Mietvertrag als Rechnung?

Ein Mieter hat ein Zurückbehaltungsrecht, wenn er keine Rechnung erhält, die alle Angaben nach § 14 UStG enthält und ihm den Vorsteuerabzug ermöglicht.

LG Aachen, Urteil vom 09.03.2016, Aktenzeichen: 8 O 355/15

Sachverhalt: Die Parteien eines Geschäftsraummietvertrages vereinbarten eine Staffelmiete, wonach sich der Mietzins zzgl. 16% Umsatzsteuer ab April 2011 um (200 Euro zzgl. Umsatzsteuer) monatlich erhöhte. Die Mieterin zahlte auch ab April 2011 die alte Miete weiter, weil sie vom Vermieter keine Rechnung über den neuen Mietzins erhalten hatte. Dies teilte sie dem Vermieter erst im Februar 2013 mit und zahlte auch weiterhin nur die ursprüngliche Miete. Der Vermieter kündigte wegen Zahlungsverzugs und klagte auf Räumung sowie Zahlung der rückständigen Mieten. Die Mieterin berief sich unter anderem auf ein Zurückbehaltungsrecht, da ihr keine aktualisierte Rechnung über die neue Miete erteilt worden sei.

Entscheidung: Die Räumungsklage des Vermieters hatte aus mehreren Gründen keinen Erfolg. Auch der Zahlungsanspruch war nur zu einem geringen Teil begründet, da der Mieterin seit der Mitteilung aus Februar 2013, wonach sie eine Rechnung benötige, ein Zurückbehaltungsrecht zustand. Die Mieterin hat einen Anspruch auf eine Dauermietrechnung. Ein Mieter, der die auf die Miete und die Betriebskosten geleistete Umsatzsteuer im Wege des Vorsteuerabzugs geltend machen will, benötigt hierzu eine Rechnung i.S.d. § 14 UStG. Grundsätzlich kann auch ein Mietvertrag eine solche Rechnung beinhalten. Voraussetzung für die Anerkennung eines Vertrags als Rechnung ist dabei, dass er alle Angaben enthält, die § 14 Abs. 4 UStG fordert. Dies war vorliegend jedoch nicht der Fall. Der zwischen den Parteien geschlossene Mietvertrag entsprach schon vor der Staffelmieterhöhung nicht den Vorgaben des § 14 Abs. 4 UStG, da die Steuernummer oder die Umsatzsteueridentifikationsnummer fehlten. Nach der Staffelmieterhöhung entsprach der Vertrag den Vorgaben von § 14 Abs. 4 UStG noch weniger, da auch der korrekte Steuersatz angegeben werden muss. Der Steuersatz betrug zum Zeitpunkt des Inkrafttretens der Staffel aber nicht mehr 16% wie im Mietvertrag ausgewiesen, sondern mittlerweile 19%.
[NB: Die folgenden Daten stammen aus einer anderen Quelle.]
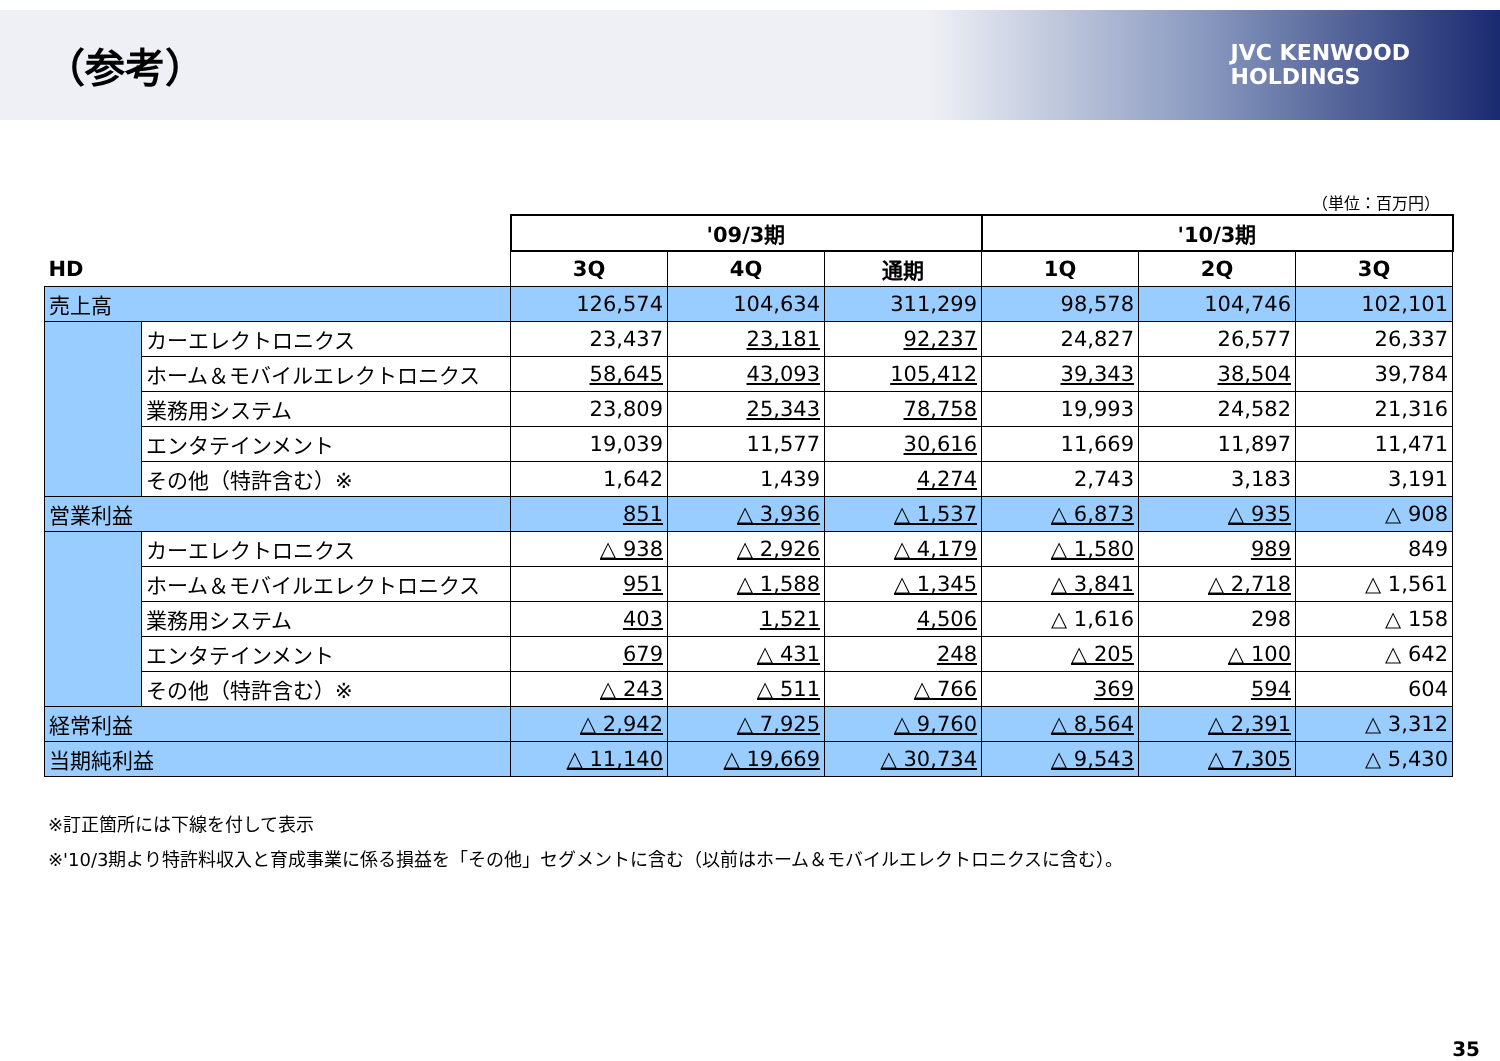（参考）
JVC KENWOOD
HOLDINGS
（単位：百万円）
| | | '09/3期 | | | '10/3期 | | |
| HD | | 3Q | 4Q | 通期 | 1Q | 2Q | 3Q |
| 売上高 | | 126,574 | 104,634 | 311,299 | 98,578 | 104,746 | 102,101 |
| | カーエレクトロニクス | 23,437 | 23,181 | 92,237 | 24,827 | 26,577 | 26,337 |
| | ホーム＆モバイルエレクトロニクス | 58,645 | 43,093 | 105,412 | 39,343 | 38,504 | 39,784 |
| | 業務用システム | 23,809 | 25,343 | 78,758 | 19,993 | 24,582 | 21,316 |
| | エンタテインメント | 19,039 | 11,577 | 30,616 | 11,669 | 11,897 | 11,471 |
| | その他（特許含む）※ | 1,642 | 1,439 | 4,274 | 2,743 | 3,183 | 3,191 |
| 営業利益 | | 851 | △ 3,936 | △ 1,537 | △ 6,873 | △ 935 | △ 908 |
| | カーエレクトロニクス | △ 938 | △ 2,926 | △ 4,179 | △ 1,580 | 989 | 849 |
| | ホーム＆モバイルエレクトロニクス | 951 | △ 1,588 | △ 1,345 | △ 3,841 | △ 2,718 | △ 1,561 |
| | 業務用システム | 403 | 1,521 | 4,506 | △ 1,616 | 298 | △ 158 |
| | エンタテインメント | 679 | △ 431 | 248 | △ 205 | △ 100 | △ 642 |
| | その他（特許含む）※ | △ 243 | △ 511 | △ 766 | 369 | 594 | 604 |
| 経常利益 | | △ 2,942 | △ 7,925 | △ 9,760 | △ 8,564 | △ 2,391 | △ 3,312 |
| 当期純利益 | | △ 11,140 | △ 19,669 | △ 30,734 | △ 9,543 | △ 7,305 | △ 5,430 |
※訂正箇所には下線を付して表示
※'10/3期より特許料収入と育成事業に係る損益を「その他」セグメントに含む（以前はホーム＆モバイルエレクトロニクスに含む）。
35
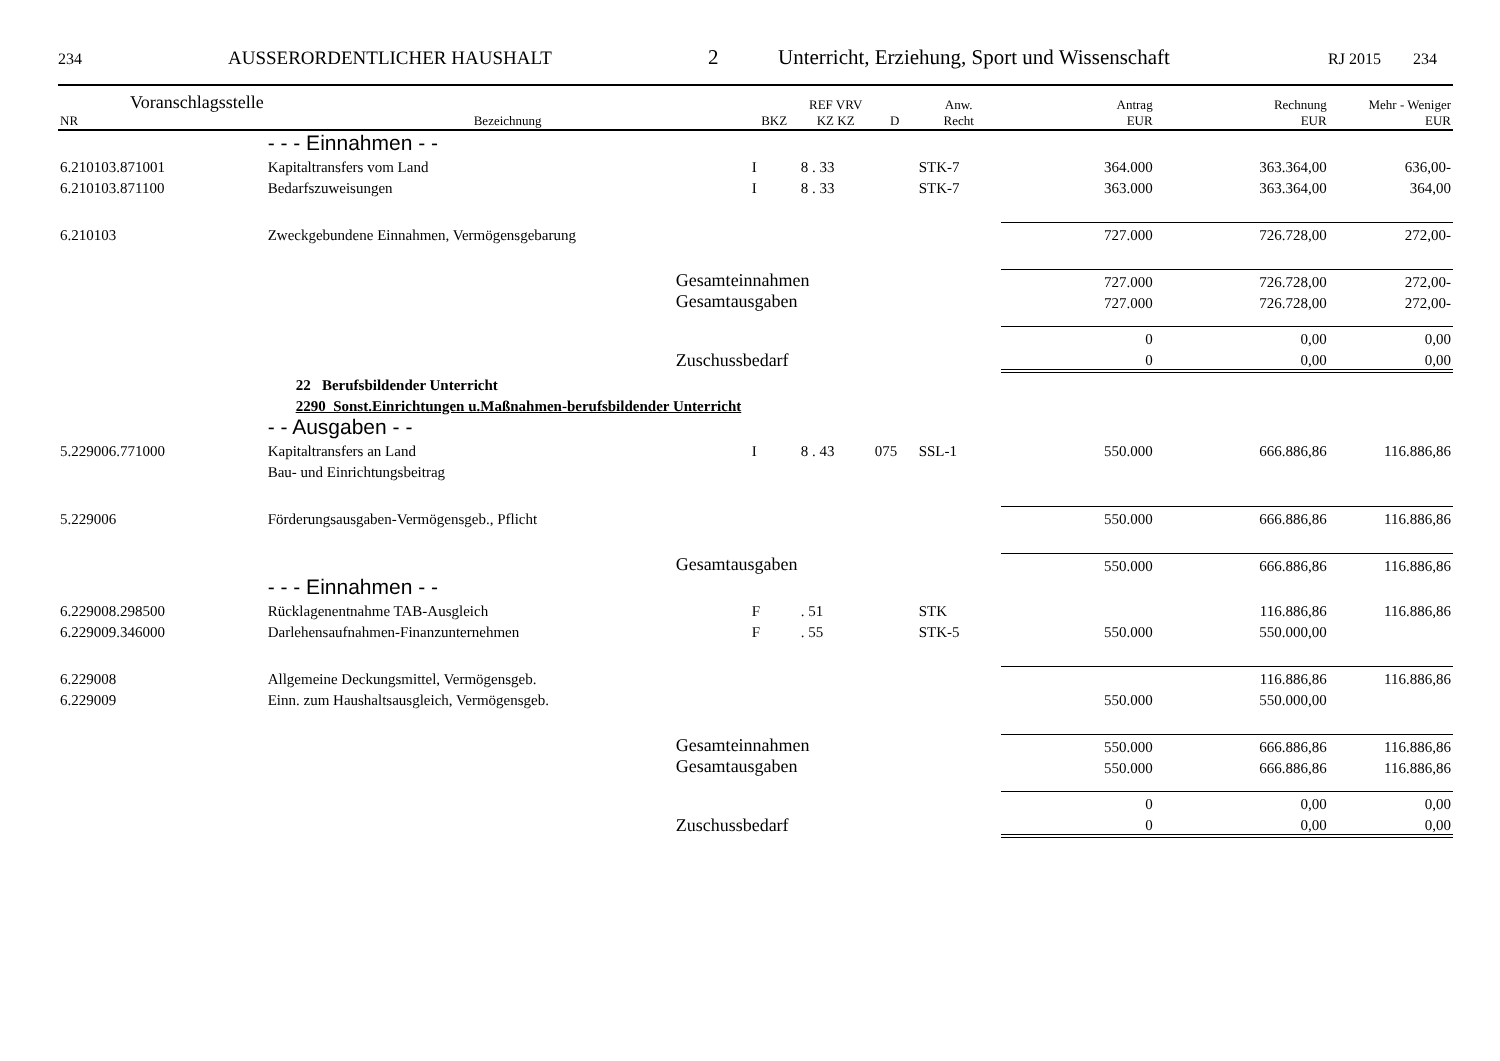234 AUSSERORDENTLICHER HAUSHALT 2 Unterricht, Erziehung, Sport und Wissenschaft RJ 2015 234
| Voranschlagsstelle NR | Bezeichnung | BKZ | REF VRV KZ KZ | D | Anw. Recht | Antrag EUR | Rechnung EUR | Mehr - Weniger EUR |
| --- | --- | --- | --- | --- | --- | --- | --- | --- |
| | - - - Einnahmen - - | | | | | | | |
| 6.210103.871001 | Kapitaltransfers vom Land | I | 8 . 33 | | STK-7 | 364.000 | 363.364,00 | 636,00- |
| 6.210103.871100 | Bedarfszuweisungen | I | 8 . 33 | | STK-7 | 363.000 | 363.364,00 | 364,00 |
| 6.210103 | Zweckgebundene Einnahmen, Vermögensgebarung | | | | | 727.000 | 726.728,00 | 272,00- |
| | Gesamteinnahmen | | | | | 727.000 | 726.728,00 | 272,00- |
| | Gesamtausgaben | | | | | 727.000 | 726.728,00 | 272,00- |
| | | | | | | 0 | 0,00 | 0,00 |
| | Zuschussbedarf | | | | | 0 | 0,00 | 0,00 |
| | 22 Berufsbildender Unterricht | | | | | | | |
| | 2290 Sonst.Einrichtungen u.Maßnahmen-berufsbildender Unterricht | | | | | | | |
| | - - Ausgaben - - | | | | | | | |
| 5.229006.771000 | Kapitaltransfers an Land | I | 8 . 43 | 075 | SSL-1 | 550.000 | 666.886,86 | 116.886,86 |
| | Bau- und Einrichtungsbeitrag | | | | | | | |
| 5.229006 | Förderungsausgaben-Vermögensgeb., Pflicht | | | | | 550.000 | 666.886,86 | 116.886,86 |
| | Gesamtausgaben | | | | | 550.000 | 666.886,86 | 116.886,86 |
| | - - - Einnahmen - - | | | | | | | |
| 6.229008.298500 | Rücklagenentnahme TAB-Ausgleich | F | . 51 | | STK | | 116.886,86 | 116.886,86 |
| 6.229009.346000 | Darlehensaufnahmen-Finanzunternehmen | F | . 55 | | STK-5 | 550.000 | 550.000,00 | |
| 6.229008 | Allgemeine Deckungsmittel, Vermögensgeb. | | | | | | 116.886,86 | 116.886,86 |
| 6.229009 | Einn. zum Haushaltsausgleich, Vermögensgeb. | | | | | 550.000 | 550.000,00 | |
| | Gesamteinnahmen | | | | | 550.000 | 666.886,86 | 116.886,86 |
| | Gesamtausgaben | | | | | 550.000 | 666.886,86 | 116.886,86 |
| | | | | | | 0 | 0,00 | 0,00 |
| | Zuschussbedarf | | | | | 0 | 0,00 | 0,00 |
Praxishinweis: Wenn eindeutig feststeht, dass ein Anspruch auf Erteilung einer Rechnung besteht, steht dem Leistungsempfänger (hier also dem Mieter) ein Zurückbehaltungsrecht zu, und zwar in voller Höhe, nicht nur im Hinblick auf den Umsatzsteueranteil (BGH, IBR 2014, 578). Das war hier der Fall, weil der Vermieter zur Umsatzsteuer optiert hatte und die Vermietungsumsätze somit umsatzsteuerpflichtig waren. Ob optiert wurde und ob überhaupt wirksam optiert werden konnte, ist bei einem Mietvertrag jedoch nicht immer ganz klar. Ob der Vermieter zur Umsatzsteuer optieren kann, richtet sich ausschließlich nach Steuerrecht und ist z.B. bei Vermietung an Ärzte oder Banken nicht möglich.
Auch die Frage ob bzw. inwieweit ein Vertrag eine Rechnung darstellt, beurteilt sich alleine nach dem Steuerrecht. Die steuerlichen Anforderungen an eine Rechnung sind für die Praxis der Finanzämter in § 31 der Umsatzsteuer-Durchführungsverordnung (UStDV) und in Ziff. 14 des Umsatzsteuer-Anwendungserlasses (UStAE) geregelt. Bei Änderungen des Mietzinses, die sich z.B. aus Staffelmietverträgen ergeben, sollten beide Parteien darauf achten, ob die steuerlichen Vorgaben noch erfüllt sind oder ob vorsorglich eine (neue) Mietdauerrechnung erteilt werden muss.